#### Brief:
Reproduce the material below with "developed" switched to "processed" everywhere it occurs, leaving everything else unchanged.

====== Material supplied

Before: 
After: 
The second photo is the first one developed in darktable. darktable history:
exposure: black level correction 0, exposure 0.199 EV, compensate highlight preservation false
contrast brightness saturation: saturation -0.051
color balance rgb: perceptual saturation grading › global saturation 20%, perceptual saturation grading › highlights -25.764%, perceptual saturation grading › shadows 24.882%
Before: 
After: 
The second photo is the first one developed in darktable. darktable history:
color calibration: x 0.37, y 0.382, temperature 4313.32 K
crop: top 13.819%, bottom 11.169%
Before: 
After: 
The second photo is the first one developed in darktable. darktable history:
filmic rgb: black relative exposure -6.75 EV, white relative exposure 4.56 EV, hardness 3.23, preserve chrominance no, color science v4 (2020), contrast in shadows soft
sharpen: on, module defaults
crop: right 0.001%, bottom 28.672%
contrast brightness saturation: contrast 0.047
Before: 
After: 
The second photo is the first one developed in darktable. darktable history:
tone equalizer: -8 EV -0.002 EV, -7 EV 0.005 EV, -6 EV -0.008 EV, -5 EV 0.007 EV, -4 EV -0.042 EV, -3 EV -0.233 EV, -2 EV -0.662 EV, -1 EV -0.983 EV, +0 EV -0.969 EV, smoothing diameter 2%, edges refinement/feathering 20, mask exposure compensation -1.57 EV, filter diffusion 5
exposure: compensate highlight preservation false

============

#### Written response:
Before: 
After: 
The second photo is the first one processed in darktable. darktable history:
exposure: black level correction 0, exposure 0.199 EV, compensate highlight preservation false
contrast brightness saturation: saturation -0.051
color balance rgb: perceptual saturation grading › global saturation 20%, perceptual saturation grading › highlights -25.764%, perceptual saturation grading › shadows 24.882%
Before: 
After: 
The second photo is the first one processed in darktable. darktable history:
color calibration: x 0.37, y 0.382, temperature 4313.32 K
crop: top 13.819%, bottom 11.169%
Before: 
After: 
The second photo is the first one processed in darktable. darktable history:
filmic rgb: black relative exposure -6.75 EV, white relative exposure 4.56 EV, hardness 3.23, preserve chrominance no, color science v4 (2020), contrast in shadows soft
sharpen: on, module defaults
crop: right 0.001%, bottom 28.672%
contrast brightness saturation: contrast 0.047
Before: 
After: 
The second photo is the first one processed in darktable. darktable history:
tone equalizer: -8 EV -0.002 EV, -7 EV 0.005 EV, -6 EV -0.008 EV, -5 EV 0.007 EV, -4 EV -0.042 EV, -3 EV -0.233 EV, -2 EV -0.662 EV, -1 EV -0.983 EV, +0 EV -0.969 EV, smoothing diameter 2%, edges refinement/feathering 20, mask exposure compensation -1.57 EV, filter diffusion 5
exposure: compensate highlight preservation false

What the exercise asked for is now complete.